--- WHAT THE TASK ASKS ---
Turn the text of every item below into a Markdown table with the columns No. and Text, giving each line its own numbered row. Skip blank lines, and leave the pictures out of the answer.

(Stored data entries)
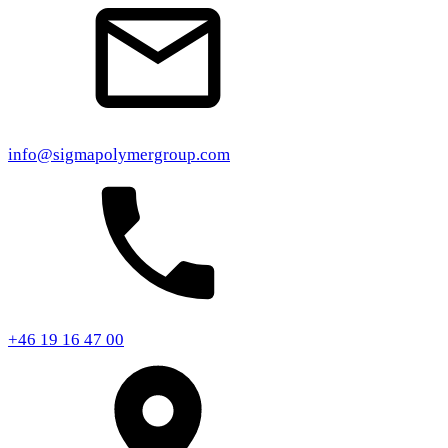
info@sigmapolymergroup.com
+46 19 16 47 00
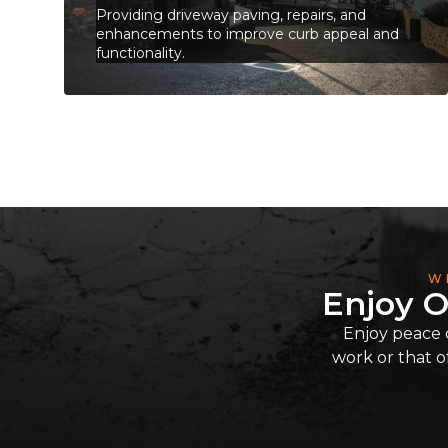
Providing driveway paving, repairs, and
enhancements to improve curb appeal and
functionality.
W
Enjoy O
Enjoy peace 
work or that of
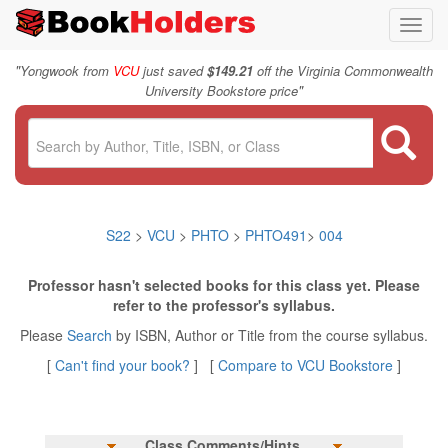
Toggl
navig
"
Yongwook from
VCU
just saved
$149.21
off the Virginia Commonwealth
"
University Bookstore price
S22
>
VCU
>
PHTO
>
PHTO491
>
004
Professor hasn't selected books for this class yet. Please
refer to the professor's syllabus.
Please
Search
by ISBN, Author or Title from the course syllabus.
[
Can't find your book?
] [
Compare to VCU Bookstore
]
Class Comments/Hints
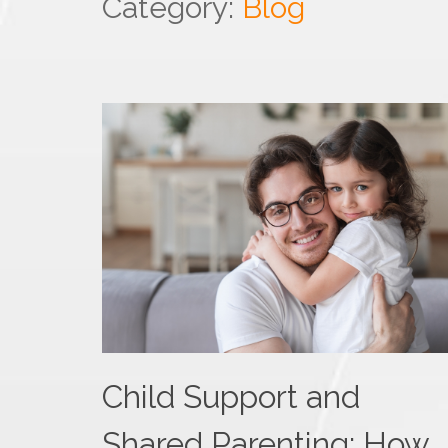
Category:
Blog
Child Support and
Shared Parenting: How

--- YOUR SOLUTION ---
| No. | Text |
|---|---|
| 1 | info@sigmapolymergroup.com |
| 2 | +46 19 16 47 00 |
| 3 | Providing driveway paving, repairs, and |
| 4 | enhancements to improve curb appeal and |
| 5 | functionality. |
| 6 | W |
| 7 | Enjoy O |
| 8 | Enjoy peace  |
| 9 | work or that of |
| 10 | Toggl |
| 11 | navig |
| 12 | " |
| 13 | Yongwook from |
| 14 | VCU |
| 15 | just saved |
| 16 | $149.21 |
| 17 | off the Virginia Commonwealth |
| 18 | " |
| 19 | University Bookstore price |
| 20 | S22 |
| 21 | > |
| 22 | VCU |
| 23 | > |
| 24 | PHTO |
| 25 | > |
| 26 | PHTO491 |
| 27 | > |
| 28 | 004 |
| 29 | Professor hasn't selected books for this class yet. Please |
| 30 | refer to the professor's syllabus. |
| 31 | Please |
| 32 | Search |
| 33 | by ISBN, Author or Title from the course syllabus. |
| 34 | [ |
| 35 | Can't find your book? |
| 36 | ] [ |
| 37 | Compare to VCU Bookstore |
| 38 | ] |
| 39 | Class Comments/Hints |
| 40 | Category: |
| 41 | Blog |
| 42 | Child Support and |
| 43 | Shared Parenting: How |